• **Consegna dell'esercizio**
Individua e copia ogni riga delle voci che contiene la stringa "plus", tenendo conto di maiuscole e minuscole.

Testi estratti dalle pagine
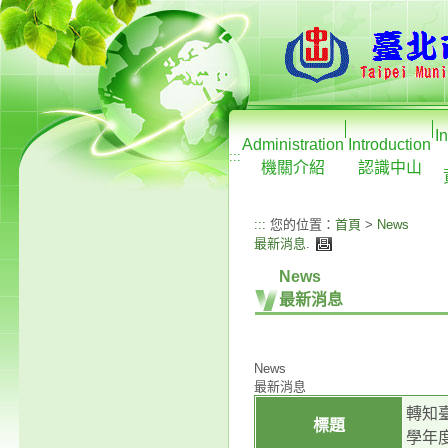
I
Administration
Introduction
:::
機關介紹
認識中山
:::
您的位置：
首頁
>
News
最新消息
.
News
最新消息
News
最新消息
轉知
標題
學年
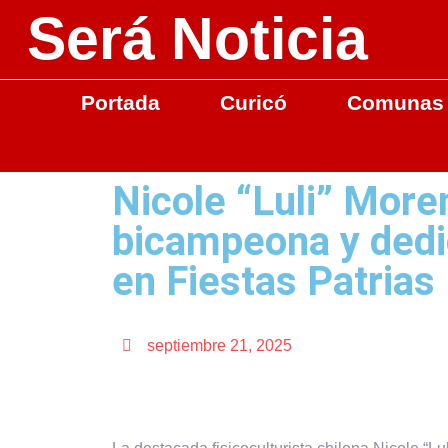
Será Noticia
Portada
Curicó
Comunas
Nicole “Luli” More
bicampeona y dedic
en Fiestas Patrias
septiembre 21, 2025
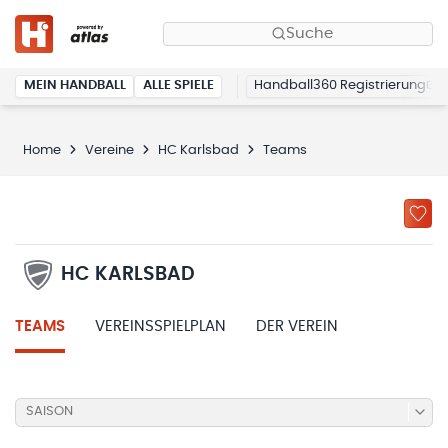
Suche
MEIN HANDBALL
ALLE SPIELE
Handball360 Registrierung
Home
Vereine
HC Karlsbad
Teams
HC KARLSBAD
TEAMS
VEREINSSPIELPLAN
DER VEREIN
SAISON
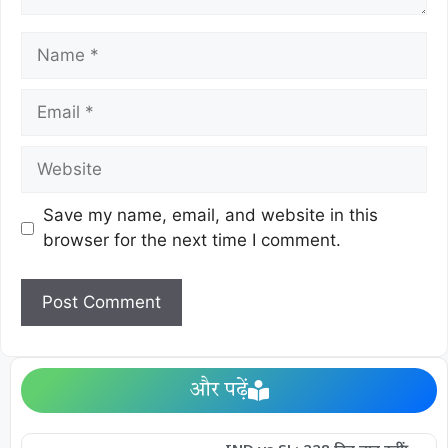
Save my name, email, and website in this
browser for the next time I comment.
और पढ़ें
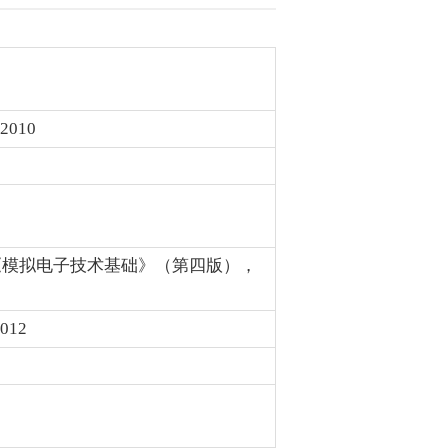
010
《模拟电子技术基础》（第四版），
12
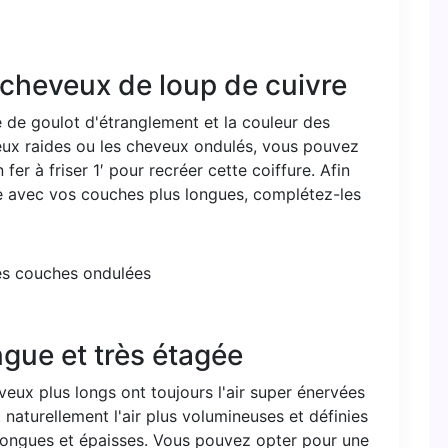
cheveux de loup de cuivre
e de goulot d'étranglement et la couleur des
eux raides ou les cheveux ondulés, vous pouvez
fer à friser 1′ pour recréer cette coiffure. Afin
e avec vos couches plus longues, complétez-les
ngue et très étagée
eux plus longs ont toujours l'air super énervées
naturellement l'air plus volumineuses et définies
ngues et épaisses. Vous pouvez opter pour une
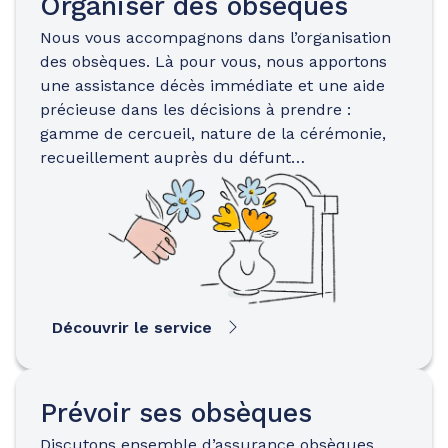
Organiser des obsèques
Nous vous accompagnons dans l’organisation
des obsèques. Là pour vous, nous apportons
une assistance décès immédiate et une aide
précieuse dans les décisions à prendre :
gamme de cercueil, nature de la cérémonie,
recueillement auprès du défunt…
Découvrir le service
Prévoir ses obsèques
Discutons ensemble d’assurance obsèques…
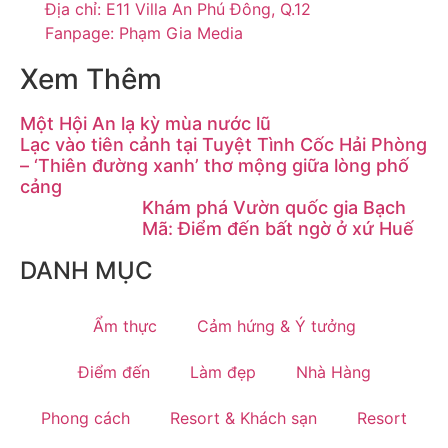
Địa chỉ: E11 Villa An Phú Đông, Q.12
Fanpage: Phạm Gia Media
Xem Thêm
Một Hội An lạ kỳ mùa nước lũ
Lạc vào tiên cảnh tại Tuyệt Tình Cốc Hải Phòng
– ‘Thiên đường xanh’ thơ mộng giữa lòng phố
cảng
Khám phá Vườn quốc gia Bạch
Mã: Điểm đến bất ngờ ở xứ Huế
DANH MỤC
Ẩm thực
Cảm hứng & Ý tưởng
Điểm đến
Làm đẹp
Nhà Hàng
Phong cách
Resort & Khách sạn
Resort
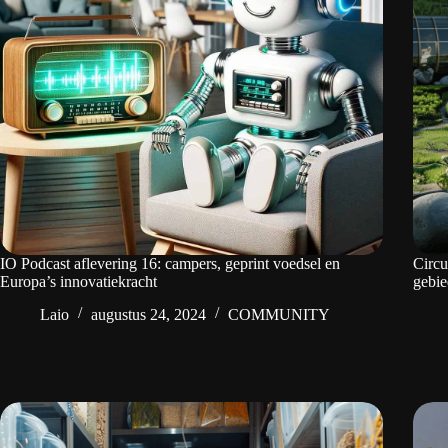
IO Podcast aflevering 16: campers, geprint voedsel en
Circu
Europa’s innovatiekracht
gebi
Laio
augustus 24, 2024
COMMUNITY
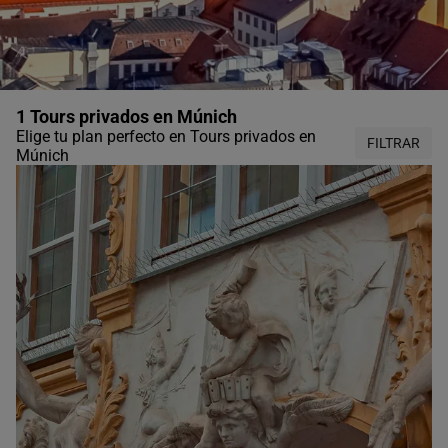
1 Tours privados en Múnich
Elige tu plan perfecto en Tours privados en
FILTRAR
Múnich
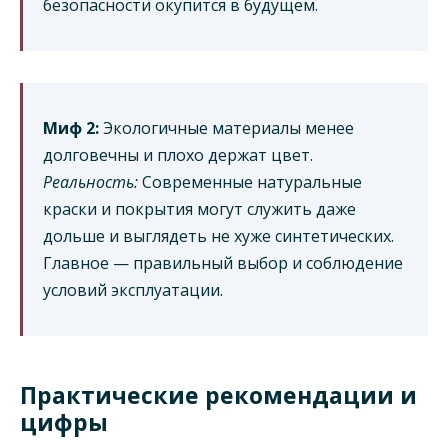
безопасности окупится в будущем.
Миф 2:
Экологичные материалы менее
долговечны и плохо держат цвет.
Реальность:
Современные натуральные
краски и покрытия могут служить даже
дольше и выглядеть не хуже синтетических.
Главное — правильный выбор и соблюдение
условий эксплуатации.
Практические рекомендации и
цифры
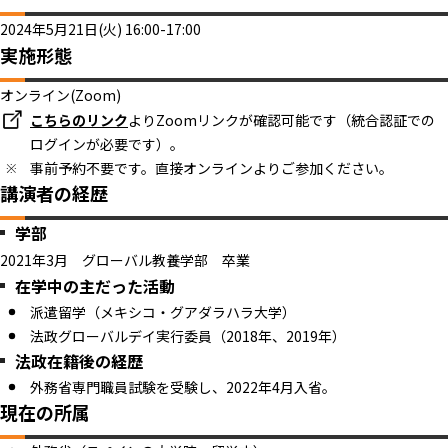
2024年5月21日(火) 16:00-17:00
実施形態
オンライン(Zoom)
こちらのリンク
よりZoomリンクが確認可能です（統合認証での
ログインが必要です）。
事前予約不要です。直接オンラインよりご参加ください。
講演者の経歴
学部
2021年3月 グローバル教養学部 卒業
在学中の主だった活動
派遣留学（メキシコ・グアダラハラ大学）
法政グローバルデイ実行委員（2018年、2019年）
法政在籍後の経歴
外務省専門職員試験を受験し、2022年4月入省。
現在の所属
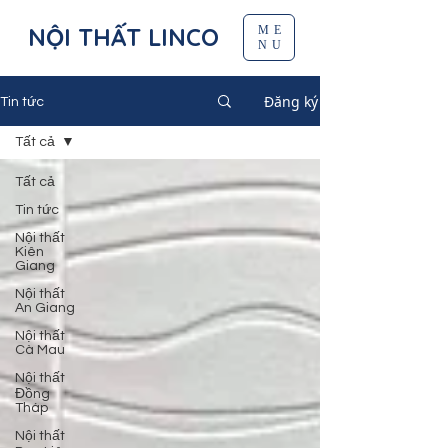
NỘI THẤT LINCO
ME
NU
Đăng ký
Tin tức
Tất cả
Tất cả
Tin tức
Nội thất
Kiên
Giang
Nội thất
An Giang
Nội thất
Cà Mau
Nội thất
Đồng
Tháp
Nội thất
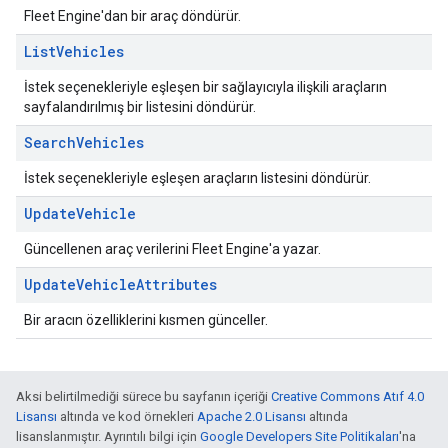
Fleet Engine'dan bir araç döndürür.
List
Vehicles
İstek seçenekleriyle eşleşen bir sağlayıcıyla ilişkili araçların
sayfalandırılmış bir listesini döndürür.
Search
Vehicles
İstek seçenekleriyle eşleşen araçların listesini döndürür.
Update
Vehicle
Güncellenen araç verilerini Fleet Engine'a yazar.
Update
Vehicle
Attributes
Bir aracın özelliklerini kısmen günceller.
Aksi belirtilmediği sürece bu sayfanın içeriği
Creative Commons Atıf 4.0
Lisansı
altında ve kod örnekleri
Apache 2.0 Lisansı
altında
lisanslanmıştır. Ayrıntılı bilgi için
Google Developers Site Politikaları
'na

• **Risultato dell'esercizio**
e avec vos couches plus longues, complétez-les
eux plus longs ont toujours l'air super énervées
naturellement l'air plus volumineuses et définies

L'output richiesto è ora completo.